Relay-Version: version B 2.10 5/3/83; site utzoo.UUCP
Posting-Version: version B 2.10.2 9/17/84; site hao.UUCP
Path: utzoo!watmath!clyde!cbosgd!hplabs!hao!woods
From: woods@hao.UUCP (Greg Woods)
Newsgroups: net.news,net.news.group
Subject: Re: more interim results from worldwide net readership poll
Message-ID: <1998@hao.UUCP>
Date: Fri, 14-Mar-86 03:41:36 EST
Article-I.D.: hao.1998
Posted: Fri Mar 14 03:41:36 1986
Date-Received: Sat, 15-Mar-86 19:29:44 EST
References: <5192@glacier.ARPA> <1994@hao.UUCP> <5249@glacier.ARPA>
Organization: High Altitude Obs./NCAR, Boulder CO
Lines: 97
Xref: watmath net.news:4670 net.news.group:5209

> Baloney, Greg. Leaving out one site means nothing. Leaving out a backbone site
> means nothing. For that matter, leaving out 100 sites or 20% of the backbone,
> means nothing. 

   FIne. As long as you make this clear to everyone who would interpret
your results, then I have no problem with it.

> If a significant fraction of the net (perhaps more than 30%)
> cannot run the Bourne shell, then it is perhaps worth worrying about making
> a version of this data-gathering scheme that uses some other shell.

  And assuming, of course, that there is nothing you would like to find out
about that is related it *any* way to running or not running the Bourne shell.

> reporting in. By the time 30% of the net reports in, almost any 30%,

  This is a typical fallacy. It certainly DOES matter which 30%. After
all, the soapbox groups that hao no longer carries account for nearly
that much of the net traffic.

> I believe
> that the statistical quality of the readership data will be so much better
> than any other metric ever applied to the network

  True but irrelevant. All the other 'metrics' have been virtually non-
existent. Better than nothing isn't saying much.

> The biggest single problem with the network in its 6 years of existence
> has been that the loud, angry users get all the attention. 

   Not always true. Would you describe Spaf as loud and angry? :-)

> What I am doing
> is collecting data from and about people who would otherwise never respond.

   I applaud your effort and I support you 100%. Just don't go too far
and uphold your data as representing the whole network when you have a pitiful
2% of the data. A lot can happen in 98%. You first have to demonstrate
that there isn't a correlation between those who do/don't respond
to your survey (for whatever reason(s)) and whatever it is you are trying
to observe.

> I now have information from 1000 people's .newsrc files, and complaints from
> 7 people that my survey is unfair because it didn't handle their wierd 
> special case properly 

   ...and God knows how many more who didn't complain or whose complaint
or even a legitimate response got lost in the morass of uucp mail.
I also do not consider inability to run one particular shell a
'weird special case'. You are clearly biased, and that bias is likely
to be reflected in any results you come up with.

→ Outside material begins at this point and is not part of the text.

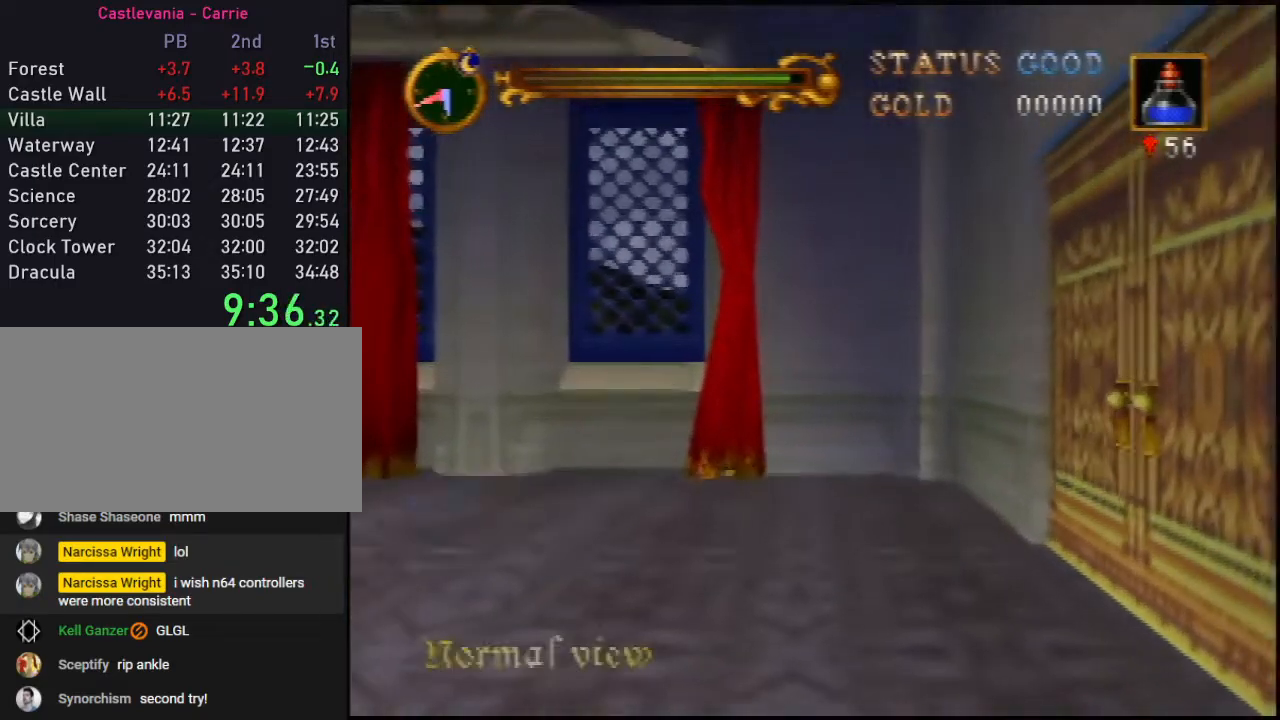
{"buttons": [], "left_stick": "up-right", "events": []}
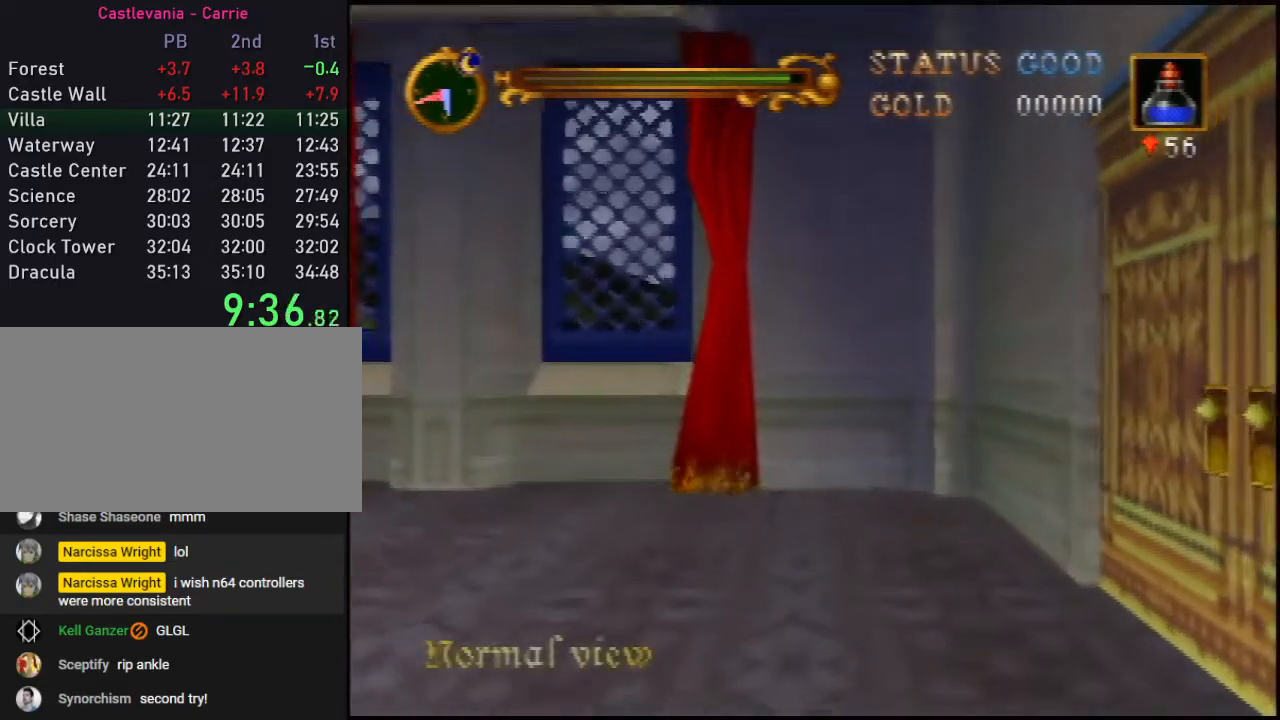
{"buttons": [], "left_stick": "up-right", "events": []}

At least post a C
program for Chrissake, if you claim to represent a network of totally
varied UNIX sites. C is about the only thing close to a standard that
exists. And even that has it's problems....

> I have no interest in
> hearing from all of the hackers. I want to hear from and about the people who
> would never dream of arguing about things like this, but who are net readers.

  If you are claiming to represent the whole network, why does it make any
effing difference what YOU are interested in? The hackers are a significant
portion of the readership!

> I claim that my shell script, even if it won't run on your machine, is picking
> up that data. 

  I challenge you to demonstrate that this is the case. I congratulate you
on starting the effort. No one else has even bothered to try, and you
deserve credit for that. But let's not get carried away. Any data
gathering scheme that depends on anything more than a C compiler that can
compile STANDARD C (i.e. no 20-character identifiers) can hardly be considered
as representing this entire network.

> This data is not perfect. I'll grant that. It might not even be accurate
> to within 20%. But it is 100 times more accurate than any other data anybody
> else has. Let's collect this round of data, and look at it, and then talk
> about ways of making marginal improvements on the data-gathering techniques.

  We need more than 'marginal' improvements. 1.4% is PITIFUL. I do grant
you that it's orders of magnitude better than anything we've had previously,
but that doesn't justify holding it up as representing the entire net.

P.S. Are you and I the only ones in on this? What does everyone else
think? Any concrete suggestions from the statistician types out there
as to how we might actually go about collecting a representative sample?

> Brian Reid
> Stanford
--
{ucbvax!hplabs | decvax!noao | mcvax!seismo | ihnp4!seismo}
       		        !hao!woods

CSNET: woods@ncar.csnet  ARPA: woods%ncar@CSNET-RELAY.ARPA

"If the game is lost, we're all the same; no one left to place or take the 
blame; Will we leave this place an empty stone, or a shining ball of earth,
we can call our home"